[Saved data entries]
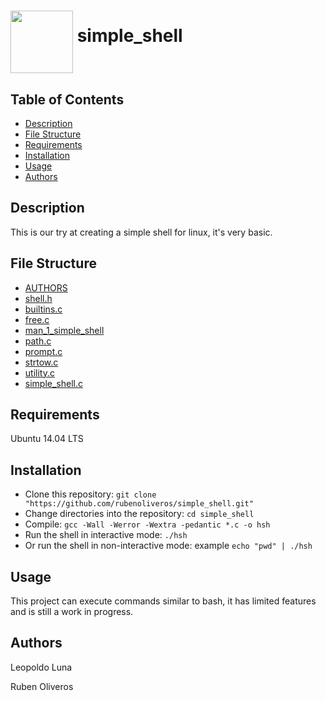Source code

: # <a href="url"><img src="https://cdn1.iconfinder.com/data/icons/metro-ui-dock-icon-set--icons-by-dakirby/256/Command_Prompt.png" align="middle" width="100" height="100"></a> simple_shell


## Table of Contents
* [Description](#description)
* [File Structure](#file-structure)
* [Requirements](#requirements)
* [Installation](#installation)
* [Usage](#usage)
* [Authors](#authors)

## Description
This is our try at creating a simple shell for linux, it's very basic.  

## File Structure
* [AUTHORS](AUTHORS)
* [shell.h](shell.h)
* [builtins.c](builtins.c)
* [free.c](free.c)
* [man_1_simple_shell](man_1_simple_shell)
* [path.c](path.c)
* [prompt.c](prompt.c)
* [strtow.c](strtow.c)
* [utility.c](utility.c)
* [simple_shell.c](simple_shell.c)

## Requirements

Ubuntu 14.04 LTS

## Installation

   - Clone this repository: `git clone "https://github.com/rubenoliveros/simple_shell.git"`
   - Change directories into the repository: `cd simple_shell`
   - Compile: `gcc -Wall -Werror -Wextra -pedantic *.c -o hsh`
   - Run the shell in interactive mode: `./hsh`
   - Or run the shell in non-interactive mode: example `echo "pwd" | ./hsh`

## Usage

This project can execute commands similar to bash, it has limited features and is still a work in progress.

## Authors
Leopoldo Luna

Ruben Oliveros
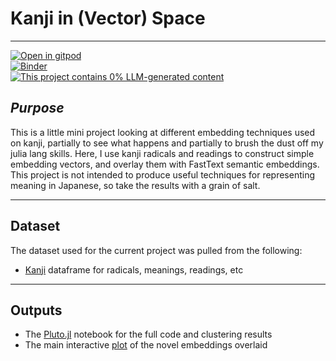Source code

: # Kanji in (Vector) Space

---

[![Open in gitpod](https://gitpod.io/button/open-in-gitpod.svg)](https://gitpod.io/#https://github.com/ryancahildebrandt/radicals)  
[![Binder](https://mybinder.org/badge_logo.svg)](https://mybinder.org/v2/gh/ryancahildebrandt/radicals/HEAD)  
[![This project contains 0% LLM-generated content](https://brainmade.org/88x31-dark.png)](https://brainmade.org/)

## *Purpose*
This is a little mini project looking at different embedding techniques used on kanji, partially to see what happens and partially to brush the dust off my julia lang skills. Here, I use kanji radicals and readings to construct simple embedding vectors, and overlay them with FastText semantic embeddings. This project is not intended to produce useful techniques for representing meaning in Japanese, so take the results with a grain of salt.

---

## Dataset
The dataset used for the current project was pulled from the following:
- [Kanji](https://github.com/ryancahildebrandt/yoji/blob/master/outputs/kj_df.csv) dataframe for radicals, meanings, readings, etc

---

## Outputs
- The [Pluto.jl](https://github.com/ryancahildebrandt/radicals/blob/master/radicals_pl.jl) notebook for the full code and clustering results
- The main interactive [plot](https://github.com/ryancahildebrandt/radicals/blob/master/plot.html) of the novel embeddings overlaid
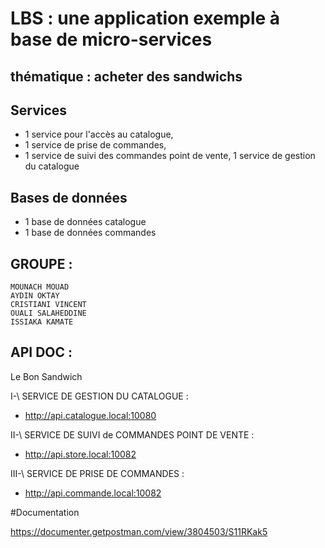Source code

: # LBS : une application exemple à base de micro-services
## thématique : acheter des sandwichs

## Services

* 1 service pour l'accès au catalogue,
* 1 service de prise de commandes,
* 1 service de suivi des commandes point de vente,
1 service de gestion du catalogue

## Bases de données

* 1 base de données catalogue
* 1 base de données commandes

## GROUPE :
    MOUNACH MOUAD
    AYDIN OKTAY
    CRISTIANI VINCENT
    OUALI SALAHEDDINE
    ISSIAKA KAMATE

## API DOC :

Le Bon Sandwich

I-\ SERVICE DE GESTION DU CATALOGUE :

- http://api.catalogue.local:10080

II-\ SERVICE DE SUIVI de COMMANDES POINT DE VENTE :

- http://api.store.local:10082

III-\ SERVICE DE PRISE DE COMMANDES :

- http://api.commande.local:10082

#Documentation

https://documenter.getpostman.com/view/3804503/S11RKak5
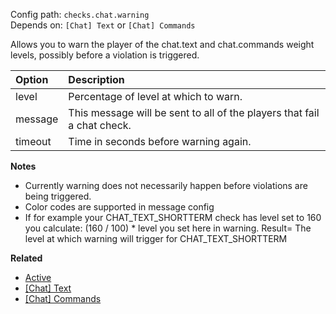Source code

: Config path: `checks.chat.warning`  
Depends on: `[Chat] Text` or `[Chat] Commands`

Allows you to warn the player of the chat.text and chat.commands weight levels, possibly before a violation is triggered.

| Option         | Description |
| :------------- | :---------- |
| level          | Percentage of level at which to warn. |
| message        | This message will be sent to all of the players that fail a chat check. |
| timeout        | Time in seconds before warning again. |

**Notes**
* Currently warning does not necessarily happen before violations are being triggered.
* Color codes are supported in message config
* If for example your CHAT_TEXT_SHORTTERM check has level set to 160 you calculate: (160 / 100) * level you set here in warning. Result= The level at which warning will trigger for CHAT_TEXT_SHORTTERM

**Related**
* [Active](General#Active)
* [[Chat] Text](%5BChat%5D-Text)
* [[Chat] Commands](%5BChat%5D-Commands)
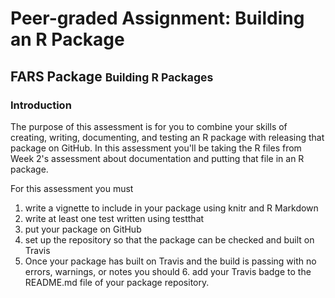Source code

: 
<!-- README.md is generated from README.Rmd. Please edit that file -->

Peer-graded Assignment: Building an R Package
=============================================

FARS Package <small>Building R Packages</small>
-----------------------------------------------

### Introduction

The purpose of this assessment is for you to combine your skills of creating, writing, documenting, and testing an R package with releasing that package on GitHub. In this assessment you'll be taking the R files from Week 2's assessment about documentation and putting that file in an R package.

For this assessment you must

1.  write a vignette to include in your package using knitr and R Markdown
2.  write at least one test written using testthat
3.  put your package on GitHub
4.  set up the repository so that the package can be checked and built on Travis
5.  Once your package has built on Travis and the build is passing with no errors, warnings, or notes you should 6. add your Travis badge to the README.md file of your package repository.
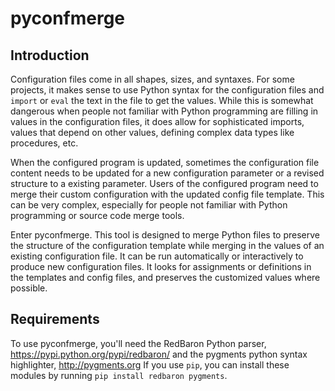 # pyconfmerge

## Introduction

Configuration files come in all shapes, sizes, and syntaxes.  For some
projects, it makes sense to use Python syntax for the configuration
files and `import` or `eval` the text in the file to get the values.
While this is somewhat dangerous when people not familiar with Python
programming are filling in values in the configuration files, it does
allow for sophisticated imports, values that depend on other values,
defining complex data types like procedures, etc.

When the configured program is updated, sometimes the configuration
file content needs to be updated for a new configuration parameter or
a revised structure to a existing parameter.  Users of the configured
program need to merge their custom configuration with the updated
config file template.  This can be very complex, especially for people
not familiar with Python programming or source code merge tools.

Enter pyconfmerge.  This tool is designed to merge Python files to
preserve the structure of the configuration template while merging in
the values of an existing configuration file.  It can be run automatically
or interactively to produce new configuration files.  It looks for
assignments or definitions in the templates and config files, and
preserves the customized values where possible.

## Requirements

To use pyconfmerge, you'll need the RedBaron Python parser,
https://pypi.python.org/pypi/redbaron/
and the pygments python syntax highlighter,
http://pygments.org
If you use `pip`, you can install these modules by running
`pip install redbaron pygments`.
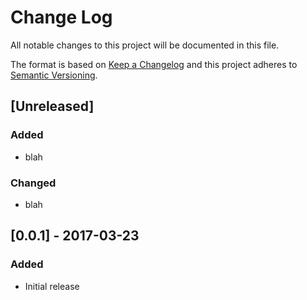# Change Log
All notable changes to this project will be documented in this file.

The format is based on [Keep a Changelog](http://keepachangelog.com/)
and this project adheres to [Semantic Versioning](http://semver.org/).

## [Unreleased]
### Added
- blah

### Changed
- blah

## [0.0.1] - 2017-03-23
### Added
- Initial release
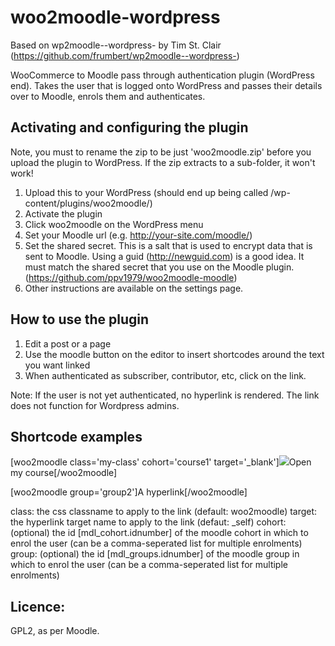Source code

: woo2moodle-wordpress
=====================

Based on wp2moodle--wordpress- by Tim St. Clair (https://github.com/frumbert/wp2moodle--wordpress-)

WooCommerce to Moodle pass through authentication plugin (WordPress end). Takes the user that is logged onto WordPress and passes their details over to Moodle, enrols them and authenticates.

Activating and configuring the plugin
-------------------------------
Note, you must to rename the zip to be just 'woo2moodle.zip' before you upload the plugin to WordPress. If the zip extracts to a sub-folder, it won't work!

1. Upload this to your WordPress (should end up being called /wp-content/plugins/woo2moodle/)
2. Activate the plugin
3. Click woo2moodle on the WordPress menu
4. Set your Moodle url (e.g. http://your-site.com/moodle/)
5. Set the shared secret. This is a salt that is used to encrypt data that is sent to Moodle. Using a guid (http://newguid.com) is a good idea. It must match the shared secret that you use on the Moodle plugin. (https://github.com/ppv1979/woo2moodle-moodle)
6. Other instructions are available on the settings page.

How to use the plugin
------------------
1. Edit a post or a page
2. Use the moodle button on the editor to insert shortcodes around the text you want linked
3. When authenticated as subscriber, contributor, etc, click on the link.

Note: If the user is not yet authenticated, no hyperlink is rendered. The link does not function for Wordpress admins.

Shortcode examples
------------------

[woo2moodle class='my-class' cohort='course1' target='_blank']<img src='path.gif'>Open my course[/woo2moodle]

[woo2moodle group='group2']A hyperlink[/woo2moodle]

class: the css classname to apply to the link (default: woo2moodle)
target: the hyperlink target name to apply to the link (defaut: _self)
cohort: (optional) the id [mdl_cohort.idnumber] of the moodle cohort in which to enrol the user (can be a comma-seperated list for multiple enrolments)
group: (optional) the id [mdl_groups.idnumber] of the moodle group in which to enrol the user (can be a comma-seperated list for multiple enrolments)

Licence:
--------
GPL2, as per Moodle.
---
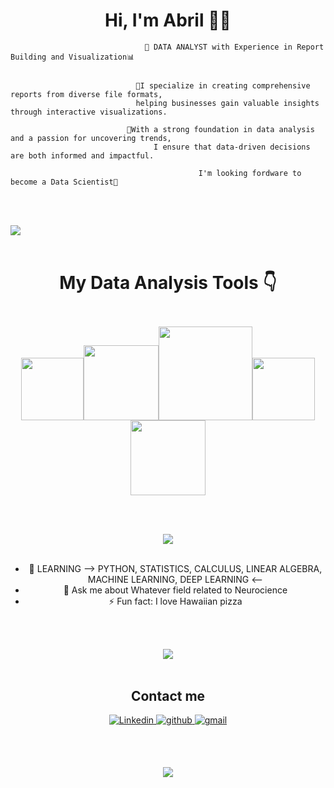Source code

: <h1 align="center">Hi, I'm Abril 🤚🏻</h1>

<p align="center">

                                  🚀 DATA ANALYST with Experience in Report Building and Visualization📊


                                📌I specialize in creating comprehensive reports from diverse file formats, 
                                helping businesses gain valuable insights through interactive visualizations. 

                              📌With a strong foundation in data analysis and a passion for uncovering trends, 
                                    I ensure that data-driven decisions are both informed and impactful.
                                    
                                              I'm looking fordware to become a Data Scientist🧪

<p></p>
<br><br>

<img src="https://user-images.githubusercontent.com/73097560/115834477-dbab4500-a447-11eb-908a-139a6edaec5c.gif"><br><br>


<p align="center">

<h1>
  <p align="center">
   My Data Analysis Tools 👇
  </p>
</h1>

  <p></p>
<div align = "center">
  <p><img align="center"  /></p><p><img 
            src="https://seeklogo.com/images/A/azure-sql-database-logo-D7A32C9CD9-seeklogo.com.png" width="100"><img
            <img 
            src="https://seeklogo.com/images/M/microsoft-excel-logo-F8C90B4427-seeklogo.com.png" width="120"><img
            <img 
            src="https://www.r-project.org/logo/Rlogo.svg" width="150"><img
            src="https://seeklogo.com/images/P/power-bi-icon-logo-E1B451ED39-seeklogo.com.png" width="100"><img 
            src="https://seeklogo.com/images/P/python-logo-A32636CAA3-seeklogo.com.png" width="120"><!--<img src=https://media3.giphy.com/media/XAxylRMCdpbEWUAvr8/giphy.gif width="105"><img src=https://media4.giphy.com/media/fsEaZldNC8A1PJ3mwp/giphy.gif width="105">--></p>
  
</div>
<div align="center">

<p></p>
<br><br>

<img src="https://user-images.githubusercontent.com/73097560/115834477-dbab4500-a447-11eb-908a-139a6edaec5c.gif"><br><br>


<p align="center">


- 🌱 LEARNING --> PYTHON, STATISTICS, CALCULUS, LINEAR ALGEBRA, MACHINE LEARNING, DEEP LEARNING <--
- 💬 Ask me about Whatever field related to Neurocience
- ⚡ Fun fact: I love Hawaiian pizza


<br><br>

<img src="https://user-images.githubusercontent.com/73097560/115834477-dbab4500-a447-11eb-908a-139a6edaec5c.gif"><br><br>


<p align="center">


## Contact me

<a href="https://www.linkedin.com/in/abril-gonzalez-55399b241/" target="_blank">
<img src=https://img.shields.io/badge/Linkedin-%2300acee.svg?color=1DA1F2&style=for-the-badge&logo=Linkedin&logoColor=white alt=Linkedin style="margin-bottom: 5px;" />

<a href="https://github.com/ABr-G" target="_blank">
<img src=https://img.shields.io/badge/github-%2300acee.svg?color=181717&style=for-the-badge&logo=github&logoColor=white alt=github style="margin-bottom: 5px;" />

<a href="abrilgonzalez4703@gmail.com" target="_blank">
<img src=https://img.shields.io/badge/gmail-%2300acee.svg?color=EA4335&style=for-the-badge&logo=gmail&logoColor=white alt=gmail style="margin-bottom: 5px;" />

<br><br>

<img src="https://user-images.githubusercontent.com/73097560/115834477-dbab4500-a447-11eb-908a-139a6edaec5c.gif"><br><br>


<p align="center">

▸ **Description of the task**
Select every line of the data that contains the string "mode" and copy each one.

▸ **Final answer**
   - Run the shell in interactive mode: `./hsh`
   - Or run the shell in non-interactive mode: example `echo "pwd" | ./hsh`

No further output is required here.